• **TRY IT**
Show each line of the entries below in which the word "right" appears.

DATASET RECORDS: Begin

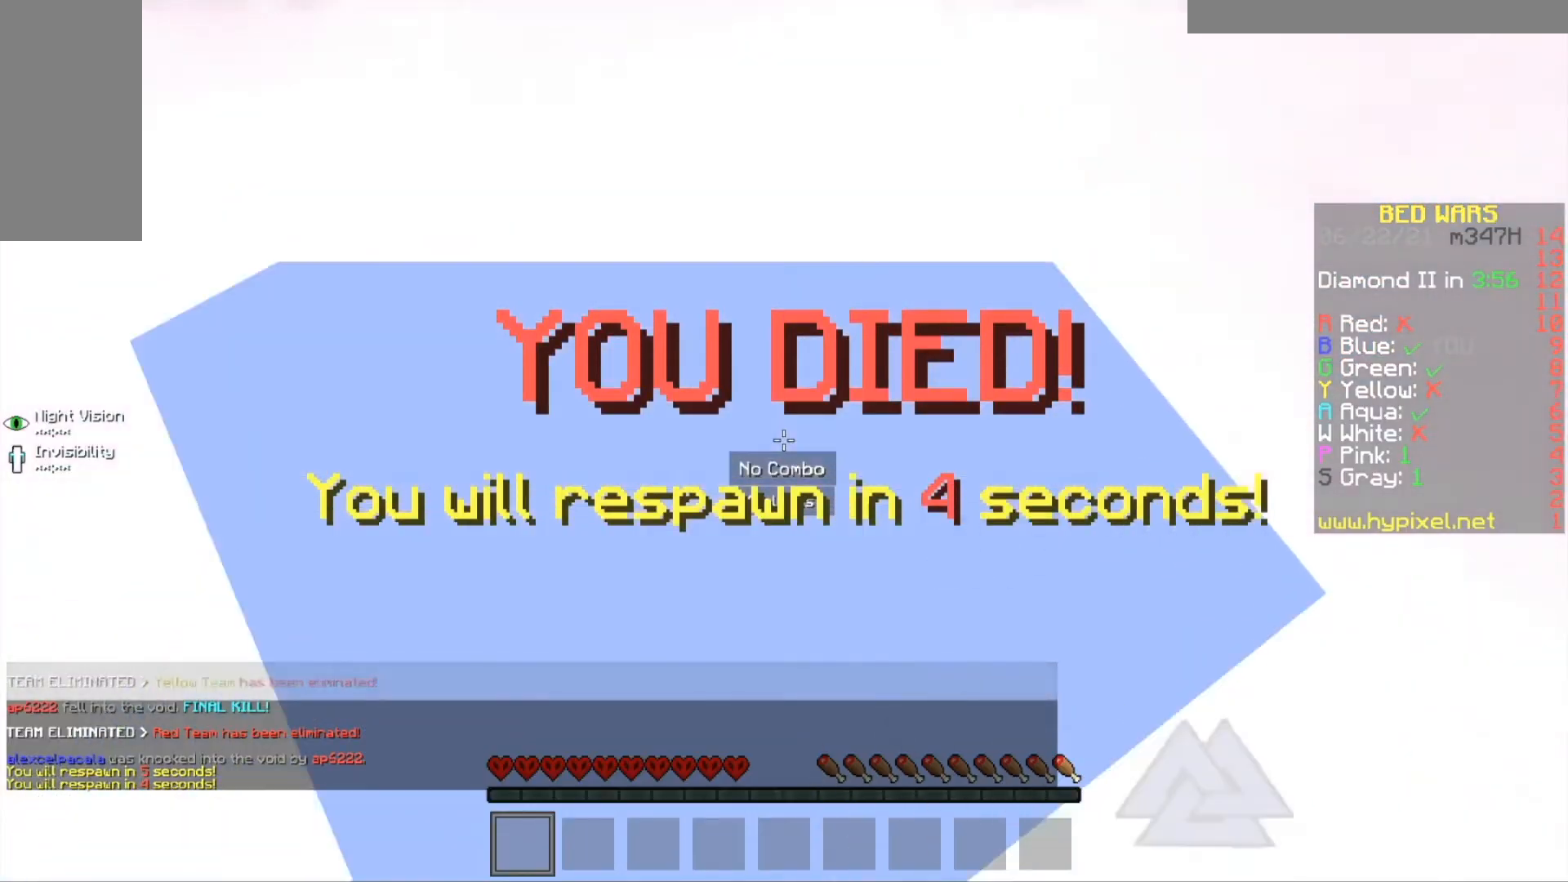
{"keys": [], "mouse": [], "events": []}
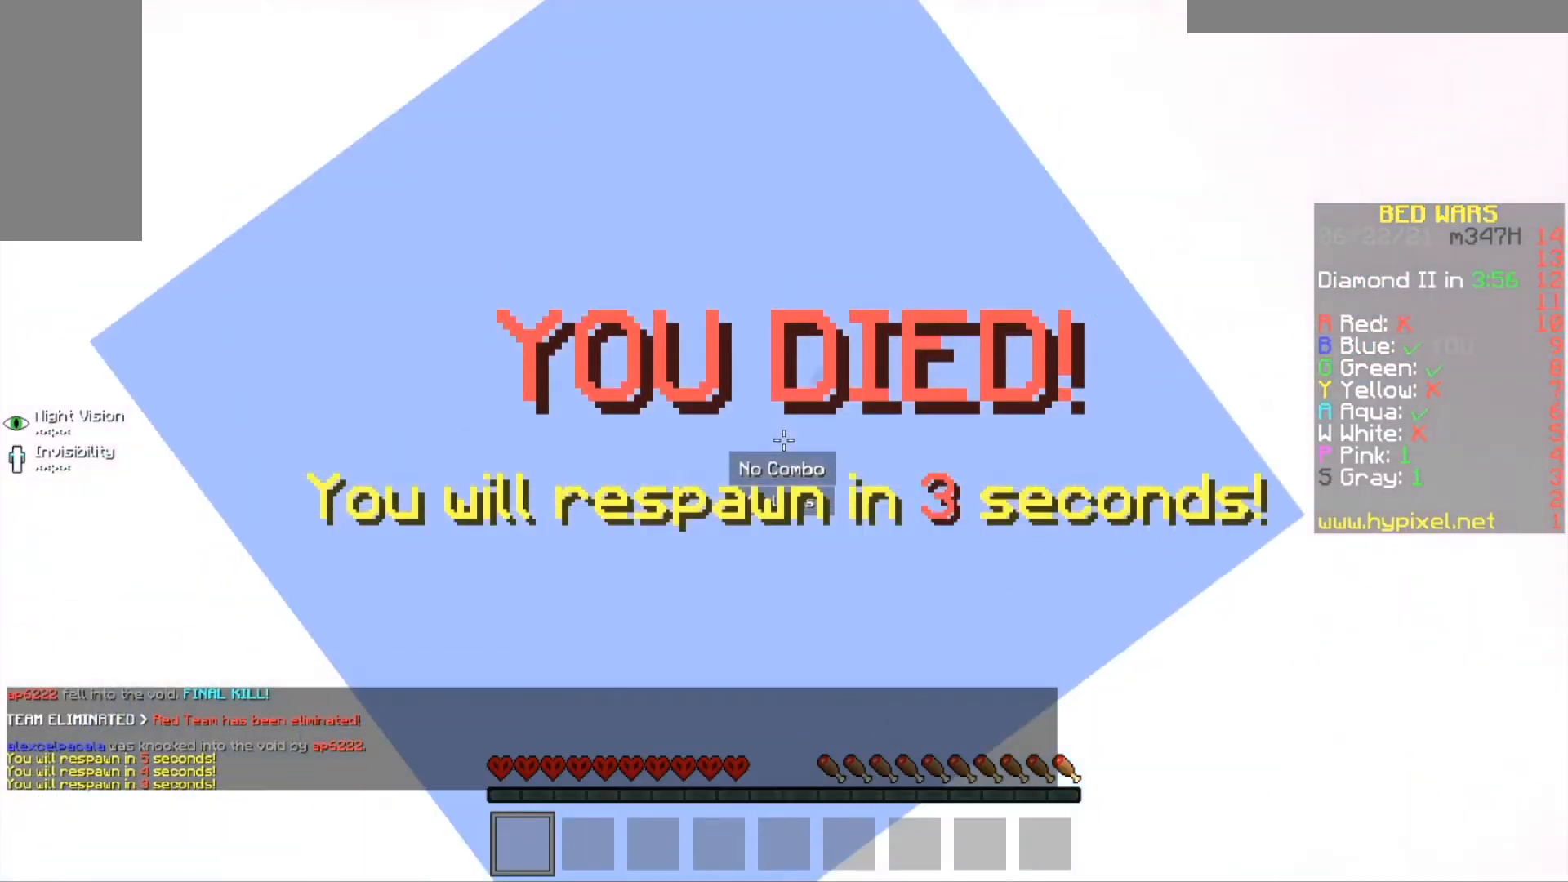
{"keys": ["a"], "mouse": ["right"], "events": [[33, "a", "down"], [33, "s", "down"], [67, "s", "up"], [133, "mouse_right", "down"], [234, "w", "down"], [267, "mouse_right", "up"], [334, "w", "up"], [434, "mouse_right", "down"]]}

DATASET RECORDS: End
DATASET RECORDS: Begin

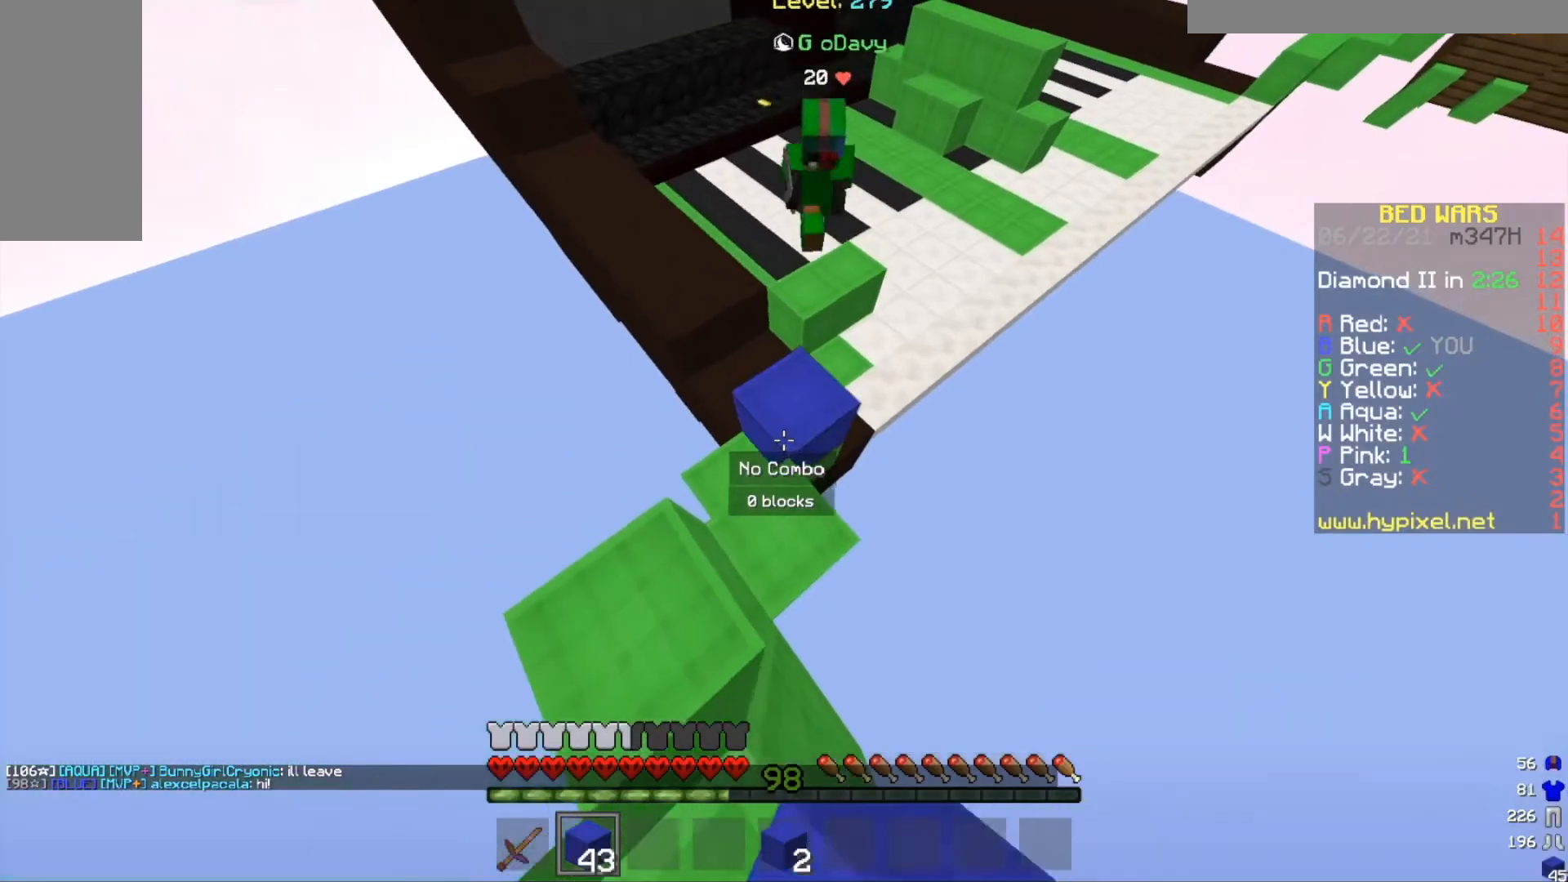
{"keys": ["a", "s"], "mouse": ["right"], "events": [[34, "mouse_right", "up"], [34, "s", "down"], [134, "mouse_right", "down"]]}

DATASET RECORDS: End

• **SOLUTION FOR THIS EXERCISE**
{"keys": ["a"], "mouse": ["right"], "events": [[33, "a", "down"], [33, "s", "down"], [67, "s", "up"], [133, "mouse_right", "down"], [234, "w", "down"], [267, "mouse_right", "up"], [334, "w", "up"], [434, "mouse_right", "down"]]}
{"keys": ["a", "s"], "mouse": ["right"], "events": [[34, "mouse_right", "up"], [34, "s", "down"], [134, "mouse_right", "down"]]}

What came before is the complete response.